The form of proxy should be signed and dated by the member or his attorney duly authorised in writing. If the appointer is a corporation this proxy should be under seal or under the hand of an officer or attorney duly authorised. Any alteration made to the form of proxy should be initialed.

5.

To be valid, this form of proxy, together with a duly signed and dated power of attorney or any other authority (if any) under which it is executed (or a notarially certified copy of such power of attorney or other authority) must be signed and dated and lodged at the Company’s registrars at the address below, so as to be received by 9:00 a.m. on June 19, 2023.

6.

A proxy need not be the Chairman of the meeting. A member may appoint a proxy of his/her own choice. If you wish to appoint someone else to act as your proxy, you may strike out the words “the Chairman of the meeting” and insert the name of the person whom you wish to appoint to act as your proxy in the space provided. All amendments to this form must be initialed. If you sign and return this form with no name inserted in the space provided, the Chairman of the meeting will be deemed to be your proxy. A member may appoint more than one proxy in relation to the meeting provided that each proxy is appointed to exercise rights attached to different shares. A proxy need not be a member of the Company but must attend the meeting. Where someone other than the Chairman is appointed as a proxy, the member appointing him/her is responsible for ensuring that they attend the meeting and are aware of his/her voting intentions. If a member wishes his/her proxy to speak on his/her behalf at the meeting, he/she will need to appoint someone other than the Chairman and give his/her instructions directly to them.


7.

In the case of joint holders, signature of any one holder will be sufficient, but the names of all the joint holders should be stated. The vote of the senior holder (according to the order in which the names stand in the register of members in respect of the holding) who tenders a vote in person or by proxy will be accepted to the exclusion of the vote(s) of the other joint holder(s).

8.

Completion and return of a form of proxy will not preclude a member from attending, speaking and voting at the meeting or any adjournment thereof in person. If a proxy is appointed and the member attends the meeting in person, the proxy appointment will automatically be terminated.
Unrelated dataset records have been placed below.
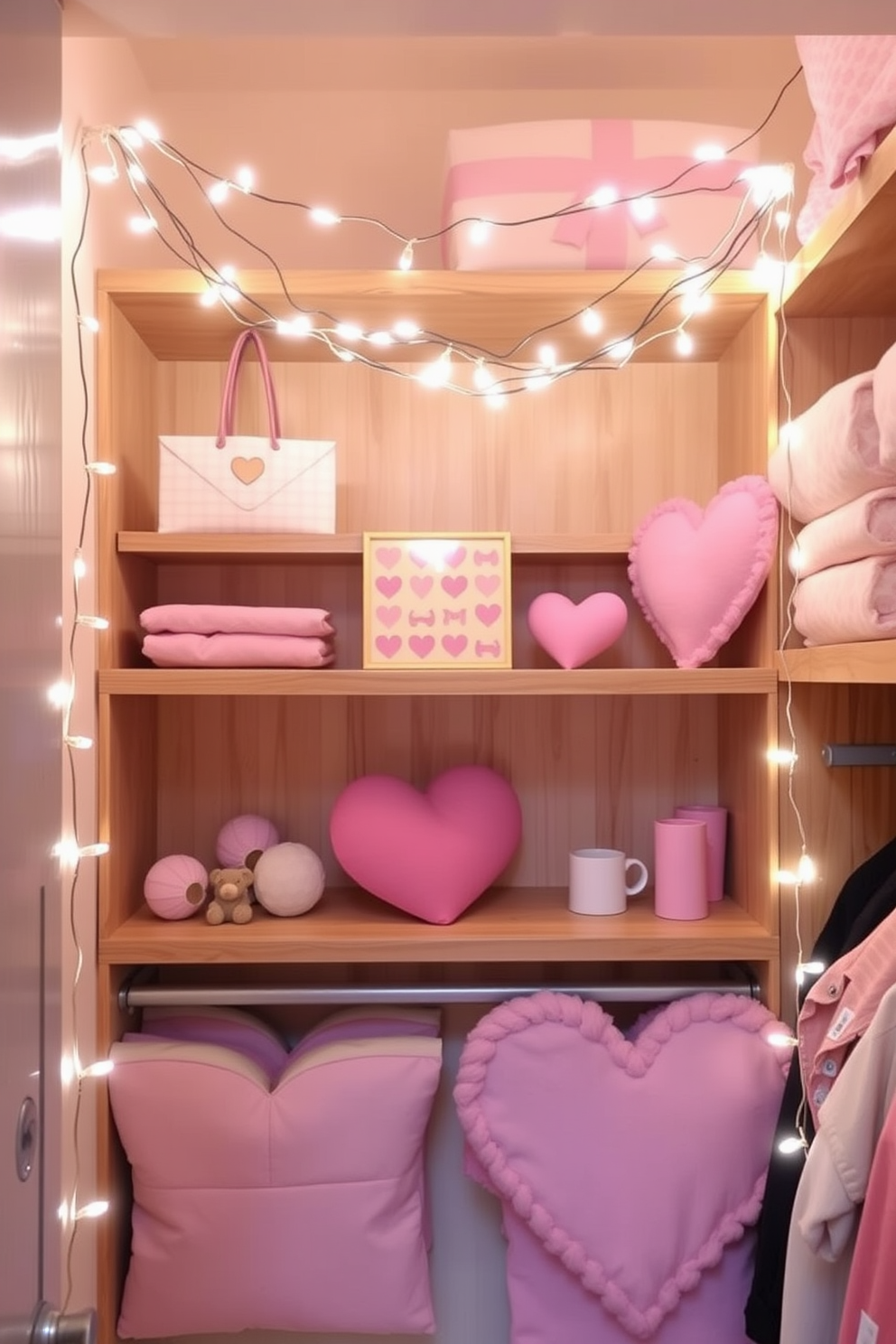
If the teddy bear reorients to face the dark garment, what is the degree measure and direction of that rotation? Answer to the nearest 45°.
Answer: approximately 45° to its left

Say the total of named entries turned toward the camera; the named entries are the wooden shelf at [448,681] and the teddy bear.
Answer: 2

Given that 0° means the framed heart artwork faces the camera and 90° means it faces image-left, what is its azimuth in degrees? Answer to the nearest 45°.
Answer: approximately 0°
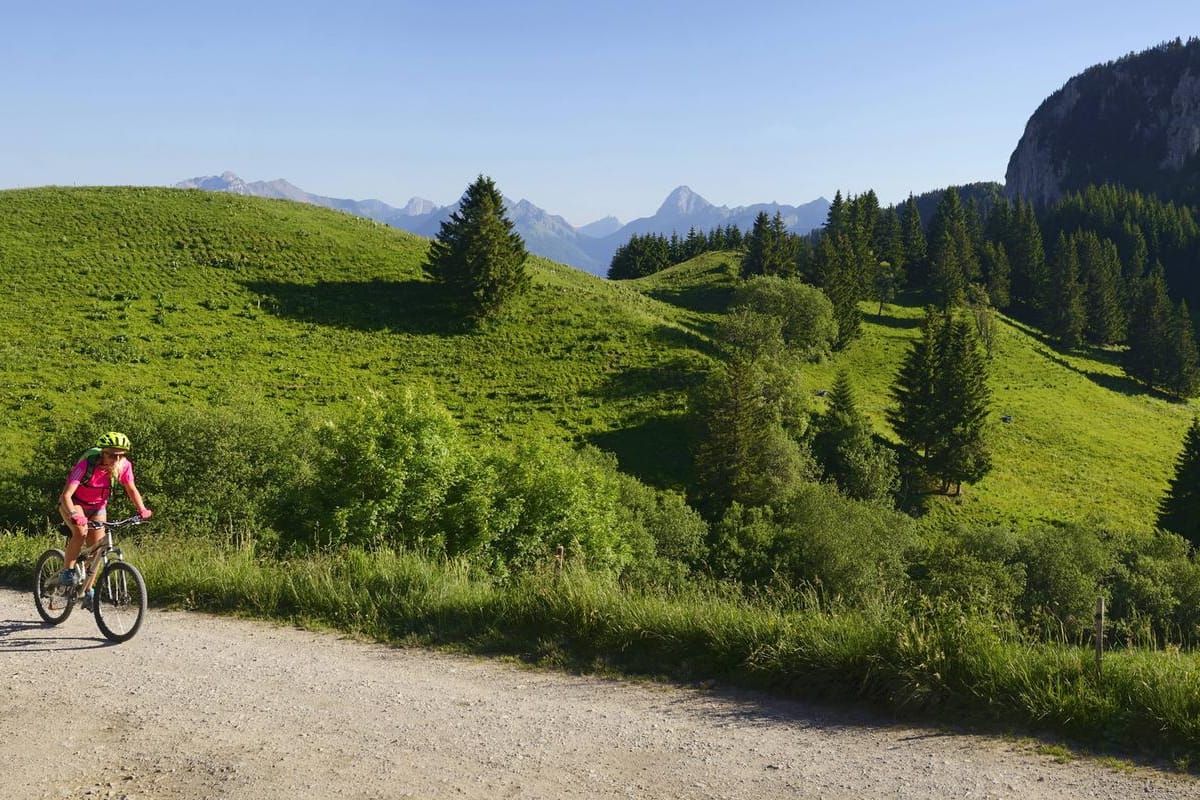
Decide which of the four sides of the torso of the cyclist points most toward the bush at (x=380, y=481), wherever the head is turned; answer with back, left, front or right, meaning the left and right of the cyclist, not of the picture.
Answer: left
Address for lodgment of Proxies:

Equiniti

Aspect House

Spencer Road

Lancing

West Sussex

United Kingdom

BN99 6DA

Unless instructed otherwise or revoked as described in the Proxy Statement, proxies already received with a vote “FOR”, will be voted for “1 Year” as recommended by the Company. If a shareholder’s shares or ADSs are held in the name of a broker or nominee, such stockholder must follow the instructions of its broker or nominee to revoke a previously given proxy.

Except as described herein, this Proxy Supplement does not modify, amend, supplement, or otherwise affect the Proxy Statement.